Maybe Past Lives will be the next
Lost in Translation. My only hope is
that Celine Song will continue to make extraordinary pieces of cinema like she’s
done with her debut. Coppola has never
managed to recapture the magic of Lost in Translation. But maybe, like Coppola, Song will get the
recognition she deserves. Coppola won
Best Original Screenplay for Lost in Translation. The Oscar spotlight was thrown onto South
Korean cinema after the huge success of Parasite. One Oscar nomination is a
near-certainty. I actually wouldn’t be
surprised if it gets nominated for two or three.

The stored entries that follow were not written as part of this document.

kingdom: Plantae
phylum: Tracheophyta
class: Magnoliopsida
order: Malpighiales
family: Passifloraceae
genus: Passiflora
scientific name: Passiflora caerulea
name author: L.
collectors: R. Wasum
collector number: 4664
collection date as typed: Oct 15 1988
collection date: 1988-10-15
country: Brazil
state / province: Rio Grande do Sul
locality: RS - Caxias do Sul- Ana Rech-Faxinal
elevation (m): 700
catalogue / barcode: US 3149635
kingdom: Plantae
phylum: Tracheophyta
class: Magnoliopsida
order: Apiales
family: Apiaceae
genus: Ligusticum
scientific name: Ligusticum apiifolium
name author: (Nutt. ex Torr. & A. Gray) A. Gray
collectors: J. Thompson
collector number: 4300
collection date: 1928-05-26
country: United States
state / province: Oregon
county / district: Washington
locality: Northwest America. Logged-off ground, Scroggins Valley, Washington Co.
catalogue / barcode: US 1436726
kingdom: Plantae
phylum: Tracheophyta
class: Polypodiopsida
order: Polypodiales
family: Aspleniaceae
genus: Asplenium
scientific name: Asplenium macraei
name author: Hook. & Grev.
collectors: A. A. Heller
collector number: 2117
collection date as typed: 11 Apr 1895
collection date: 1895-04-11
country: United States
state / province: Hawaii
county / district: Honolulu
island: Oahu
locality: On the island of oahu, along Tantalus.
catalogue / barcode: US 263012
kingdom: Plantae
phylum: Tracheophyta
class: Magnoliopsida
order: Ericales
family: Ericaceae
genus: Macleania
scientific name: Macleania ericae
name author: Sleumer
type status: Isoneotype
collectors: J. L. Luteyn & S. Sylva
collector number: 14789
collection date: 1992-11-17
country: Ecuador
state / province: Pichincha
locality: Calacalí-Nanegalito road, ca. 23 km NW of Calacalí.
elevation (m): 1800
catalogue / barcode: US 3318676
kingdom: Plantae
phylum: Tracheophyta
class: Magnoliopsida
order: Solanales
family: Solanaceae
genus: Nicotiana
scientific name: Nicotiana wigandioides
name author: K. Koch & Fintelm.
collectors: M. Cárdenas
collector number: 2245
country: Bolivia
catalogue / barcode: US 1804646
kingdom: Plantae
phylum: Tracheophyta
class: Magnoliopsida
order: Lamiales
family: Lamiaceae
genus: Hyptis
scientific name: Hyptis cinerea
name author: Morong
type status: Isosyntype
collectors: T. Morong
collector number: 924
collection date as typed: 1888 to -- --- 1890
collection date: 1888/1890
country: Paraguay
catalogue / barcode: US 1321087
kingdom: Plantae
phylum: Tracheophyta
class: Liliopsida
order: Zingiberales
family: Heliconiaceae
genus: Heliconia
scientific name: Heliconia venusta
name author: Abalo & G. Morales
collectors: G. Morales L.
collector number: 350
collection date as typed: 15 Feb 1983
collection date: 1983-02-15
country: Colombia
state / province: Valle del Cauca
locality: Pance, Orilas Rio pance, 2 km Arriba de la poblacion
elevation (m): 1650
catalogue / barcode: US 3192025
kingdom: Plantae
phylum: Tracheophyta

Past Lives is exactly the film I hoped it would be. The Guardian called it ‘delicate and sophisticated, but also simple and direct.’ It must be difficult as a filmmaker to do two things at the same time. It’s tender and complex, that’s for sure – a hard thing for any writer-director to accomplish given that there are so many moving parts in the making of a film. You can have a feeling or a mood written that comes from the dialogue there on the page, but sometimes it might not translate. There are so many variables that make it difficult to translate what the director has in their mind’s eye.
In the case of Past Lives, everything works
either very well or extremely well. I
was captivated by it. I was charmed all
the way through, right through to the ending, which was so well-judged. In Sofia Coppola’s Oscar acceptance speech,
she acknowledged Wong Kar-wai as a major influence on her work. When I left the screening - having had the
whole cinema to myself – I told the young woman behind the bar that it had a similar
feel to films like Lost in Translation and Kar-wai’s In the Mood For Love. We could go as far back as David Lean’s Brief
Encounter in the onscreen portrayal of a bittersweet love. The melancholy, the complexity - it fascinates
us. And Past Lives fascinated me, and it
sits alongside the very best of them.